The hallmark of Texas Barbecue is the beef brisket. Without question, barbecue restaurants and backyard enthusiasts are judged by how well they can prepare this cut, which can be quite tough and dry if not done correctly. We even devote an entire workshop in conjunction with Foodways Texas to the study of the brisket: Camp Brisket.
Because of the importance of this cut in Texas Barbecue, we focus an entire class on brisket in ANSC 117, Texas Barbecue. This year, we had the opportunity for Davey Griffin to share his expertise on brisket anatomy and terminology with the class, and John Brotherton, Brotherton’s Black Iron Barbecue, Pfluegerville, Texas, brought smoked briskets, sausage, and sides to serve to the students and teaching assistants.
Brisket anatomy
Davey spent time going over the anatomical location of the brisket, the major muscles that comprise it, and the terminology of the point and flat portions. He finished his lecture by dissecting a brisket to demonstrate how the direction of the muscle fibers ran in the individual muscles and how they overlay. This knowledge helps when the briskets are cooked so that proper slicing can be used to help create the best eating experience possible.
Serving the brisket
John Brotherton brought smoked briskets and the trimmings from his restaurant in Pfluegerville for us to dine on, and as you might expect, they were wonderful. We thank him for feeding us so well with this great food.
Pitmaster stories
We were happy that Russell and Misty Roegels of Roegels Barbecue in Houston came up to visit the class this week. Russell and Misty are frequent visitors to our class, and they provide so much help with the barbecue camps, too.
We thought it would be good to have Russell and John tell about their backgrounds and how they got into the barbecue world.

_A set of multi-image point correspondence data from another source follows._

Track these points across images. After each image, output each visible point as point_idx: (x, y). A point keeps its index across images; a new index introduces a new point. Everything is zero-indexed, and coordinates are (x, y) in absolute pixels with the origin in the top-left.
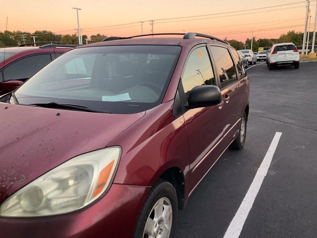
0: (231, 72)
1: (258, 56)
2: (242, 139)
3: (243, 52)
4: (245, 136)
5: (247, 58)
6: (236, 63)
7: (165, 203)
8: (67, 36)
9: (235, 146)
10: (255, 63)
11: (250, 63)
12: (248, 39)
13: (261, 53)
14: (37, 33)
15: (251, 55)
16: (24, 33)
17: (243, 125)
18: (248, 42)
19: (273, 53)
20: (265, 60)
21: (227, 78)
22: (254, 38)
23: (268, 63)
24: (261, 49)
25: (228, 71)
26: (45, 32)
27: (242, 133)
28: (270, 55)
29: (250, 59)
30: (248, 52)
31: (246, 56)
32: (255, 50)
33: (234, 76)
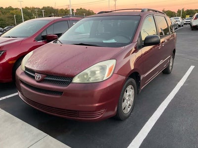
0: (166, 31)
1: (185, 21)
2: (170, 68)
3: (175, 19)
4: (172, 66)
5: (177, 22)
6: (169, 25)
7: (132, 88)
8: (62, 10)
9: (166, 72)
10: (182, 26)
11: (179, 26)
12: (179, 10)
13: (187, 19)
14: (44, 8)
15: (180, 21)
16: (37, 8)
17: (171, 60)
18: (179, 12)
19: (195, 19)
20: (189, 24)
21: (164, 34)
22: (183, 9)
23: (191, 25)
24: (188, 17)
25: (164, 30)
26: (48, 7)
27: (171, 64)
28: (193, 20)
29: (179, 23)
30: (178, 19)
31: (177, 21)
32: (183, 17)
33: (168, 33)
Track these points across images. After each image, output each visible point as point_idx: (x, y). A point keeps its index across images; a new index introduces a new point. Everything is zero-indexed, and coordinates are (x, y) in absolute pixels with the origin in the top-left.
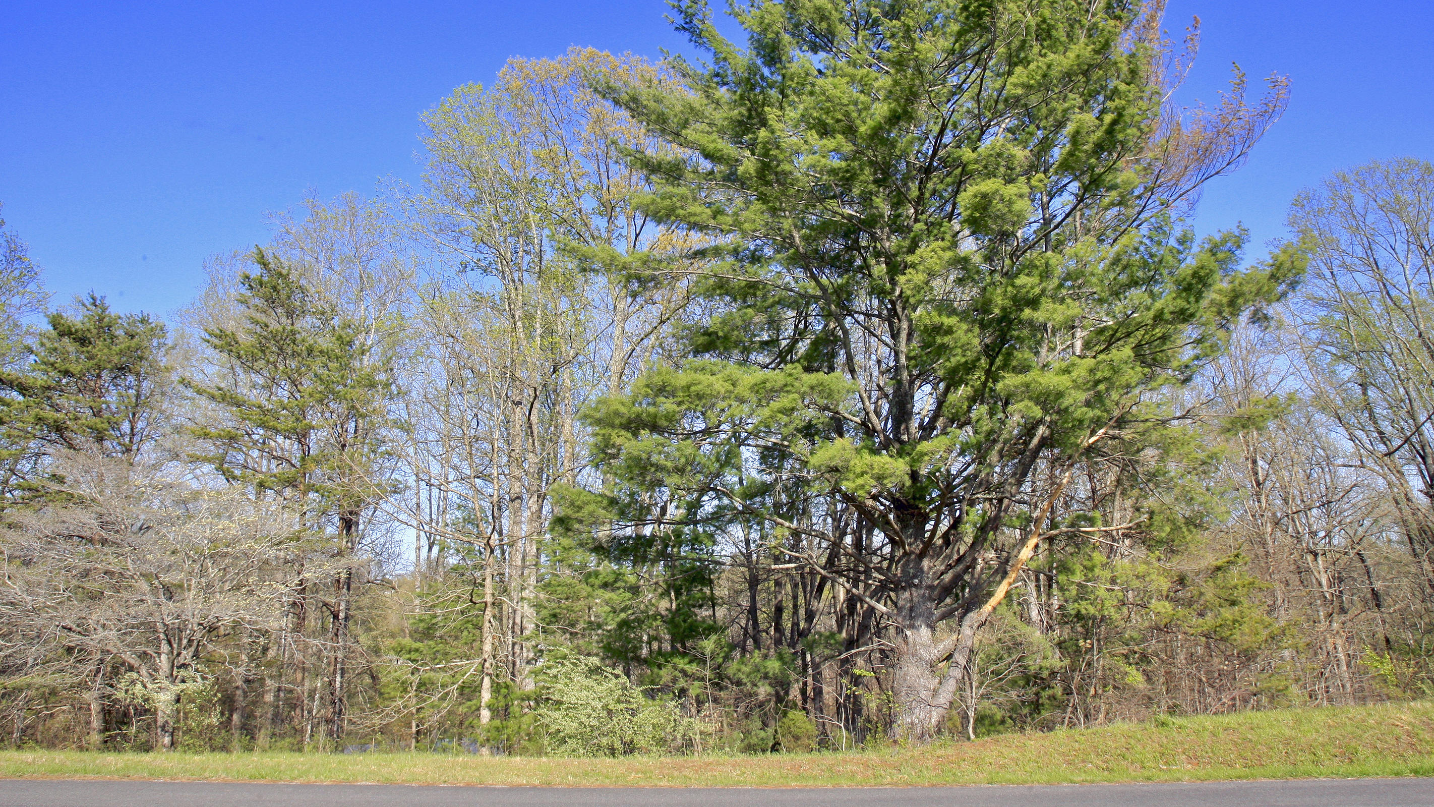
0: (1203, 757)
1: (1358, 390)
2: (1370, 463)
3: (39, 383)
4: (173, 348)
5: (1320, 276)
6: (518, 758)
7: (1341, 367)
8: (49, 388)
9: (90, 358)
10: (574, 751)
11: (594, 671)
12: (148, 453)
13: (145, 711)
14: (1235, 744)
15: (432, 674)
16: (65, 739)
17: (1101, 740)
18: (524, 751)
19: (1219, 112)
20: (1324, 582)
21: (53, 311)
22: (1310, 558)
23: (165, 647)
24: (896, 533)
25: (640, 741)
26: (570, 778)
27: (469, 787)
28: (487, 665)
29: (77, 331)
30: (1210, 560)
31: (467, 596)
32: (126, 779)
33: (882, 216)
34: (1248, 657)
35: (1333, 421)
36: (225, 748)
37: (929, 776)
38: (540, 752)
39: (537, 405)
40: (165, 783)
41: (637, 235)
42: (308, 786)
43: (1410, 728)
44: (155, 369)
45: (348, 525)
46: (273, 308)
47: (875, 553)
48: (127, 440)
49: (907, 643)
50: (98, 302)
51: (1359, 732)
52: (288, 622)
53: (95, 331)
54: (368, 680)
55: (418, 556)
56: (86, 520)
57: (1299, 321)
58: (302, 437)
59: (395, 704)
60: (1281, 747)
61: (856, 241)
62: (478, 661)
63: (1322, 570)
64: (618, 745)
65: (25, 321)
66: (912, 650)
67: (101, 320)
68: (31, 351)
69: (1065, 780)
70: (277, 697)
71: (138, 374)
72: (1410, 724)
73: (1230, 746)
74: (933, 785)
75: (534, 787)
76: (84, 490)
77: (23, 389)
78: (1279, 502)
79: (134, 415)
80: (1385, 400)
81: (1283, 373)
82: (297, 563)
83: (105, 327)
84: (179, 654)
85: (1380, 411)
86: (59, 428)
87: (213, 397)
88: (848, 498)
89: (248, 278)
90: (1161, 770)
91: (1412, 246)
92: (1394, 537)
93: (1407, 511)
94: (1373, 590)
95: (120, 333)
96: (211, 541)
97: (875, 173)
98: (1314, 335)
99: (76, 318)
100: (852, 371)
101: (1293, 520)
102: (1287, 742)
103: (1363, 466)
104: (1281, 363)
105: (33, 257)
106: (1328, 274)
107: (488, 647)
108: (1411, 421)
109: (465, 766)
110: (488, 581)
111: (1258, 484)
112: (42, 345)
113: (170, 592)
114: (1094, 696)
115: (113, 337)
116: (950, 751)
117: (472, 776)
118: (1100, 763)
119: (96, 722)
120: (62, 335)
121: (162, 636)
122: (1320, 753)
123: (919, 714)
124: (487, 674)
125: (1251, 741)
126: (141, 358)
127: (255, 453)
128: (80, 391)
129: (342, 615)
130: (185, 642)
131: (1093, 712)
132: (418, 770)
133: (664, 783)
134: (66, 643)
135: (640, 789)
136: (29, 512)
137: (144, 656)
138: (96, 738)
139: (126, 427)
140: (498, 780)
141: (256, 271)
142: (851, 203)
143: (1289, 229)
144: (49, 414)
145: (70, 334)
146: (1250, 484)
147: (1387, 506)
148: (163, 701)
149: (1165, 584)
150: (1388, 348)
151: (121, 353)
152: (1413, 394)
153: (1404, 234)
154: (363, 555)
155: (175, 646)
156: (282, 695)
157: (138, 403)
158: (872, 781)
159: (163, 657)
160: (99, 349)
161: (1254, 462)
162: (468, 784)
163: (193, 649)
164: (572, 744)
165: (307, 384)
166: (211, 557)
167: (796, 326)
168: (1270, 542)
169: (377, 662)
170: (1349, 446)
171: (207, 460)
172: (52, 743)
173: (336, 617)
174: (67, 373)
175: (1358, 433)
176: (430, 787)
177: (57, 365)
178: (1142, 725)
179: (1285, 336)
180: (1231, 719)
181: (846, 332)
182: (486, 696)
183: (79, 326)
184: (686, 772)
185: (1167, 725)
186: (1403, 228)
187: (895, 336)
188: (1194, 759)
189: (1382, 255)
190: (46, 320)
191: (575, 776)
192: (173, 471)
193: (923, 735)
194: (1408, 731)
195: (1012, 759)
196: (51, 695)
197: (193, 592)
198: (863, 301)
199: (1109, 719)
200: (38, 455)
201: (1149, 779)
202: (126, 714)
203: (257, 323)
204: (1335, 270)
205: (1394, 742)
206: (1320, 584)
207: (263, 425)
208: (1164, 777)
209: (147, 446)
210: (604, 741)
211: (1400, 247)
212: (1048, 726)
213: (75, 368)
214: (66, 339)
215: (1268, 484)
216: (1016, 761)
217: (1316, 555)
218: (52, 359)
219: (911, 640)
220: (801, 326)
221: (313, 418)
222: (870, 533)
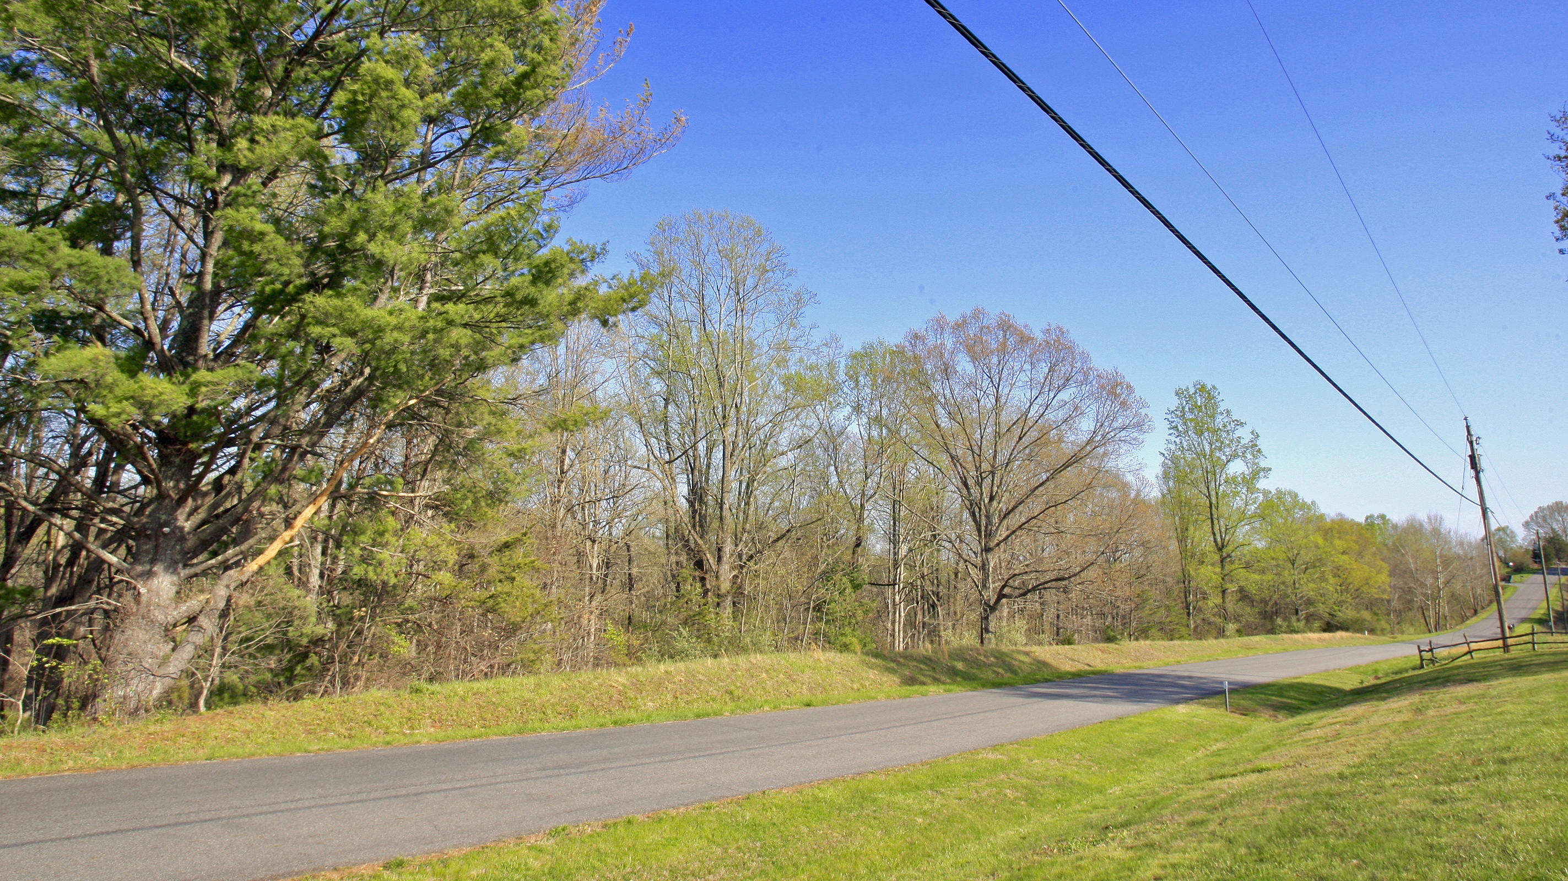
0: (447, 720)
1: (662, 403)
2: (655, 468)
5: (661, 298)
7: (655, 380)
14: (480, 707)
17: (350, 708)
19: (620, 119)
20: (595, 566)
22: (589, 543)
24: (152, 471)
30: (503, 536)
33: (228, 84)
34: (511, 630)
35: (635, 427)
37: (130, 755)
43: (621, 688)
47: (122, 492)
49: (138, 602)
51: (584, 692)
57: (634, 332)
60: (518, 708)
61: (184, 103)
63: (596, 555)
66: (143, 610)
69: (299, 750)
72: (623, 685)
73: (475, 709)
74: (133, 767)
78: (576, 491)
80: (679, 415)
81: (608, 375)
85: (674, 426)
88: (99, 425)
90: (404, 734)
91: (731, 292)
92: (658, 533)
93: (670, 511)
94: (630, 574)
97: (233, 31)
98: (642, 347)
100: (136, 264)
101: (583, 509)
102: (524, 704)
103: (648, 469)
104: (609, 366)
106: (666, 299)
108: (692, 438)
111: (562, 472)
114: (357, 664)
116: (168, 726)
118: (343, 731)
122: (549, 712)
123: (136, 686)
125: (494, 703)
131: (352, 680)
142: (190, 54)
143: (650, 247)
146: (554, 468)
147: (657, 506)
149: (451, 556)
150: (693, 373)
152: (699, 415)
153: (729, 279)
158: (46, 768)
161: (564, 452)
167: (72, 188)
168: (559, 527)
170: (643, 450)
175: (653, 440)
178: (397, 692)
179: (620, 345)
180: (482, 685)
181: (138, 211)
185: (421, 692)
186: (729, 275)
187: (208, 235)
188: (438, 722)
189: (709, 293)
193: (137, 709)
194: (620, 691)
195: (245, 732)
198: (176, 185)
199: (367, 687)
201: (388, 743)
204: (673, 294)
205: (607, 700)
206: (591, 566)
208: (403, 740)
211: (724, 290)
212: (297, 696)
215: (571, 473)
216: (248, 733)
217: (594, 542)
219: (144, 599)
220: (80, 190)
222: (119, 468)
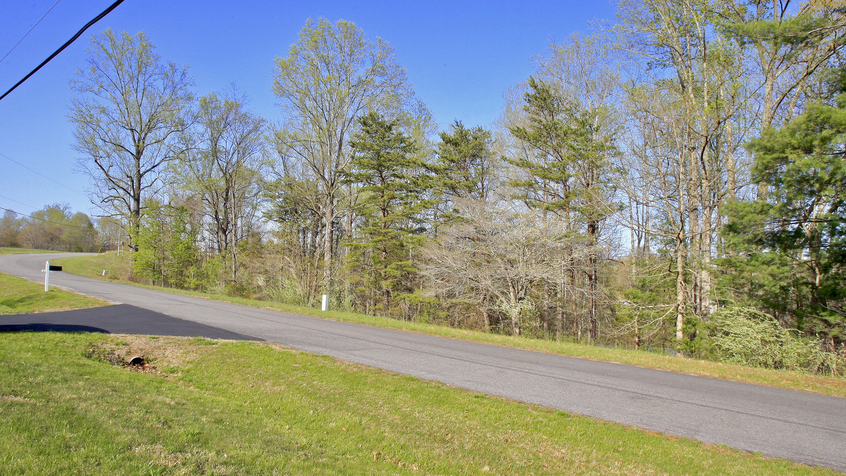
3: (442, 167)
4: (495, 142)
6: (703, 361)
8: (446, 169)
9: (460, 152)
10: (739, 361)
11: (754, 316)
12: (491, 197)
13: (505, 317)
15: (647, 311)
16: (476, 327)
18: (706, 358)
21: (441, 132)
23: (511, 289)
25: (787, 362)
26: (738, 376)
27: (673, 372)
28: (680, 308)
29: (452, 140)
31: (667, 268)
32: (504, 346)
36: (542, 337)
38: (716, 360)
39: (706, 148)
40: (520, 350)
41: (783, 12)
42: (585, 359)
44: (489, 154)
45: (593, 228)
46: (542, 111)
48: (481, 190)
50: (459, 124)
52: (567, 279)
53: (460, 139)
54: (609, 312)
55: (633, 246)
56: (470, 230)
58: (564, 182)
59: (626, 325)
62: (674, 306)
64: (770, 362)
65: (431, 139)
67: (461, 133)
68: (436, 153)
70: (563, 316)
71: (481, 158)
75: (715, 378)
76: (467, 216)
77: (436, 171)
79: (482, 178)
82: (569, 249)
83: (463, 135)
84: (518, 293)
86: (453, 188)
87: (518, 165)
89: (528, 95)
95: (471, 138)
96: (526, 238)
99: (451, 134)
105: (428, 107)
107: (680, 298)
109: (670, 361)
110: (679, 259)
112: (440, 149)
113: (512, 263)
115: (468, 141)
117: (676, 367)
119: (487, 322)
120: (447, 143)
121: (510, 284)
124: (680, 313)
126: (482, 149)
127: (540, 193)
128: (459, 169)
129: (593, 277)
130: (520, 287)
132: (643, 360)
133: (809, 389)
134: (472, 285)
135: (790, 391)
136: (448, 227)
137: (503, 293)
138: (487, 327)
139: (480, 184)
140: (692, 371)
141: (532, 92)
144: (448, 181)
145: (450, 142)
148: (514, 313)
151: (473, 148)
154: (601, 245)
155: (516, 289)
156: (565, 316)
157: (483, 173)
159: (512, 294)
160: (463, 147)
162: (673, 371)
163: (524, 290)
164: (737, 357)
165: (564, 152)
166: (527, 246)
169: (614, 302)
171: (518, 198)
172: (471, 327)
173: (591, 279)
174: (453, 161)
176: (651, 369)
177: (448, 158)
182: (680, 325)
183: (453, 137)
184: (827, 386)
190: (439, 137)
191: (742, 376)
192: (503, 205)
196: (468, 307)
197: (521, 264)
200: (446, 201)
202: (498, 319)
203: (536, 121)
207: (545, 177)
209: (491, 193)
210: (761, 358)
213: (455, 158)
214: (449, 145)
218: (445, 155)
221: (571, 171)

The lessons they shared with the students show that dreams can come true when you have a passion to follow.

John Brotherton, Brotherton’s Black Iron Barbecue, and Russell Roegels, Roegels Barbecue, talking about how they started in the barbecue business
Thanks to John, Russell, and Misty for coming to class this week to share food and fellowship with us. We look forward to having them back in the future.